We see that it is the de facto power that now makes the rules. When it comes to this crime, we need to make a development in the treaty. The treaty should not only be concerned with governments and their state agents. From our experience only in SCM, we have been suffering from this crime, the enforced disappearance, some of us from the government, and some from also Jaysh al-Islam and military rebels.

 

It is also very important if we look at the last ten years and the development in international law regarding what happened in Syria, not only on the legal side but also changes in the UN mechanisms. If we are looking at the IIIM, the IIMP, and many of other things happening, these did not exist before what happened in Syria.

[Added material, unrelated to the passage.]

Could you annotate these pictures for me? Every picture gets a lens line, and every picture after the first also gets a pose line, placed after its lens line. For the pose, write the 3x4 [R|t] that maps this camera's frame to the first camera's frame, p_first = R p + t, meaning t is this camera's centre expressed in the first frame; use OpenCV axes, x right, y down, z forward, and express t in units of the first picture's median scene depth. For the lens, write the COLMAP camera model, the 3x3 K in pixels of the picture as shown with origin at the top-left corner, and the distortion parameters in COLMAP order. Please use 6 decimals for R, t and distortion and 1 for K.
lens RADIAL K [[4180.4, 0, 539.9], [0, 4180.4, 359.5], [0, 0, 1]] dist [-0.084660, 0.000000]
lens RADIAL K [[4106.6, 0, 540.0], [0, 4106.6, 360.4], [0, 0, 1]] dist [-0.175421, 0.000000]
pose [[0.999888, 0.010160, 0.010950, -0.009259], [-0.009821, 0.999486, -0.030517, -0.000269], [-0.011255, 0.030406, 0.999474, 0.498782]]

There is a new model, there is a new wave of international mechanisms, and we need to be happy, but we need to monitor this development and see how we can use it in other crises.

 

The situation in Myanmar, for example, shows how the IIIM is not only needed in Syria, and I think it is also the case with the IIMP. In the future, we will find that this model is needed everywhere. Using universal jurisdiction, many of these tools created by victims, and this movement for justice, it’s very important.

 

To finish on a high note, I think we would like to ask you, returning a little bit to the IIMP, whether your outlook on the IIMP’s work is positive, and whether you believe that it can fill some of the impunity gaps that we now still see when it comes to international justice in Syria ?

 

Yes, I am very positive about the creation of the IIMP. I started working on this in 2016 when we sent the first non-paper to the UN in this regard. So yes, I am very positive to finally see this start happening, after all of these years. But again, we are in the first step, and it will take, unfortunately, maybe two or three decades to solve this issue, if we can solve one hundred percent of these cases of missing and forcibly disappeared persons.

 

It is very complicated in Syria that, as you said, in the majority of the cases, the responsibility stems from the government, but we also have ISIS, we have the opposition rebels, etc. There are many layers of this problem. Maybe the most important for me is not the mechanism itself, but the efforts done by the victims. This is what makes me also positive, and feel that in the end, whatever it will take, as long as the victims themselves are fighting for justice and accountability for truth, we will reach it.